In an article at Yahoo Finance from US News and world report by Philip Moeller entitled "Near Zero Interest Rates Challenge old Bond Portfolio Rules AT THIS LINK Moeller leads with the following;
"With the Federal Reserve publicly committed to keeping short-term interest rates near zero until the end of 2014, investment advisers are scrambling to find sources of retirement income for older clients."
For those who have worked and saved all their lives and retired in the expectation, after careful budgeting analysis, that their investments would return a moderate income from reasonable interest rates the Fed's low interest rate policy has meant a substantial drop in their life style. We are not talking about the rich, or even the moderately well, off to whom a drop in income would be a nuisance or the foregoing of some luxuries, but rather the average person with an average retirement savings whose lifestyle has been severely impacted.

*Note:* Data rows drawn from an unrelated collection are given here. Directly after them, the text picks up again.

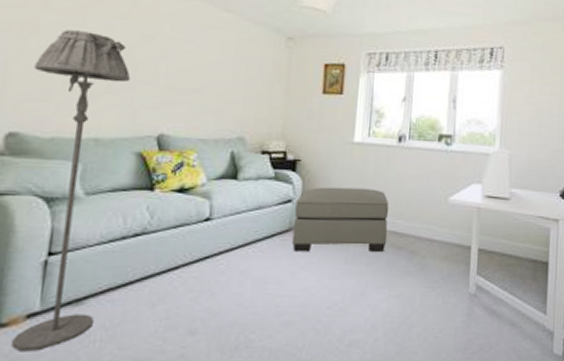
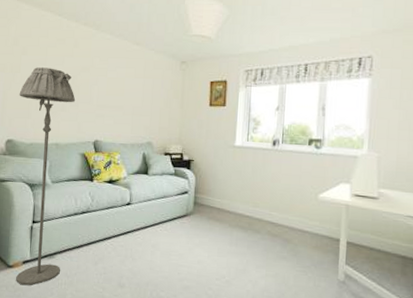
ottoman: present [292,187,389,252] -> none [189,182,266,238]

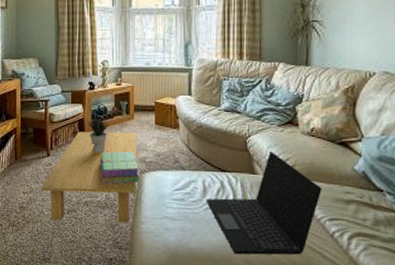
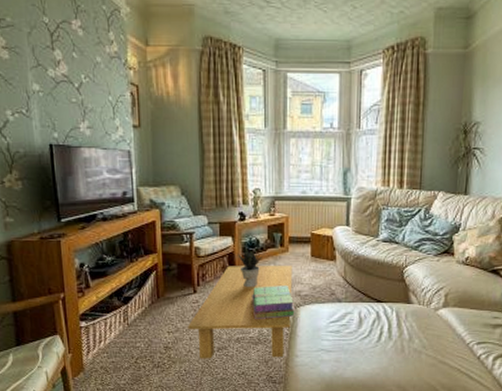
laptop: present [205,151,322,255] -> none [361,281,472,381]

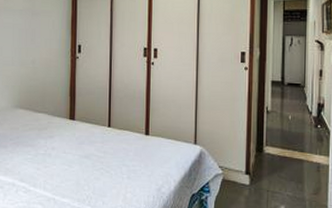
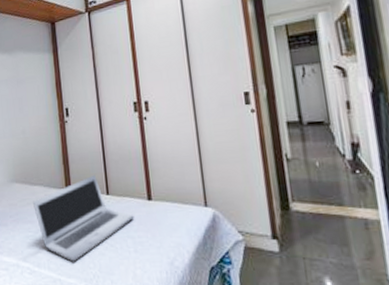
laptop: none [36,108,131,184] -> present [33,174,134,262]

Not only has there been a loss of income for these people who put their trust in honesty,thrift and America but they have been also hit by uncertainty and worry as they scramble to make up for the loss of income-if they chose that path.-again, from Moeller's report;
"We're not dramatically shifting because of the current interest-rate environment," he explains. Like many advisers, Meehan thinks the decline of interest rates during the past few years has provided bond investors with attractive capital gains. But with rates so low, he says, "bonds are more of a yield game at this juncture than about capital appreciation." And yields are so low that "yield-oriented investors are in a very perplexing situation."
"Most investors have spent virtually their entire investing lives in a period of falling yields and increasing bond values--bond heaven," says Marilyn Capelli Dimitroff, an adviser in Bloomfield Hills, Mich. "With rates near historic lows, the upside potential for returns in bonds is limited, and the downside risk, longer term, is large--the opposite of bond heaven."
Her clients' portfolios are generally composed of growth and stability portions, she says. The Fed's policy has "drastically reduced" income in clients' stability holdings. At the same time, the Fed's move has not altered clients' expectation for low volatility in fixed-income holdings. "As a result, we are more likely to increase allocations to equities than to chase yield [in fixed incomes] by extending maturities or compromising credit quality," she says."
As can be seen, to chase higher yields through bonds leads to uncertainly as all the old paradigms are out the window. This uncertainty leads to worry and distress for older people and,if they have to seek out financial advisers in respect of investing in the complex bond markets, the possibility of fraud and the certainty of costs to have their saving managed.
This is compounded further by looking to the share market. Certainly a case can be made that in the period of low interest rates the market has gone up which would have compensated for the loss of interest income. But how many elderly could cope with the massive market ups and downs of recent years. What would their returns be after management fees? The market for 2011 finished up exactly where it started at years end and with fee deduction the investor would have been behind, with inflation chipping further away at their savings.
Of course many retirees would avoid the market altogether thinking, perhaps justifiably, that although they might make a short term gain, possibly, the risk of a market collapse is highly possible as well what with the unstable international environment and the USA's debt crisis.
The Fed's low interest rate policy is in place to try and kick start economic activity. So far it has been a miserable failure with real unemployment at 15% and debt upon debt piling up to who knows what Grecian type of ending. This Obama administration supporting effort has come from the purses and toil of the elderly and all savers and is the biggest theft in world history.
A cynic would consider that that result is obvious to those running the show but the savings generation will die off, perhaps some hastened to their ends by worry, and long term their votes will not be counted. 2012 gives them a chance to reverse the interference of the government in the natural workings of the market which is the only proper solution to any economic problems and to generating real growth which rewards all and penalizes none.
Ron Paul has some good plans for the Fed.